■ PROBLEM DESCRIPTION:
Reproduce the listing below without any change.

※

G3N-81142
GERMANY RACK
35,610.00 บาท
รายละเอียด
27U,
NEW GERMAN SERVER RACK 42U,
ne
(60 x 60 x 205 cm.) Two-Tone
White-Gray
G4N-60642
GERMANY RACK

※

■ SOLUTION FOR THIS TASK:
G3N-81142
GERMANY RACK
35,610.00 บาท
รายละเอียด
27U,
NEW GERMAN SERVER RACK 42U,
ne
(60 x 60 x 205 cm.) Two-Tone
White-Gray
G4N-60642
GERMANY RACK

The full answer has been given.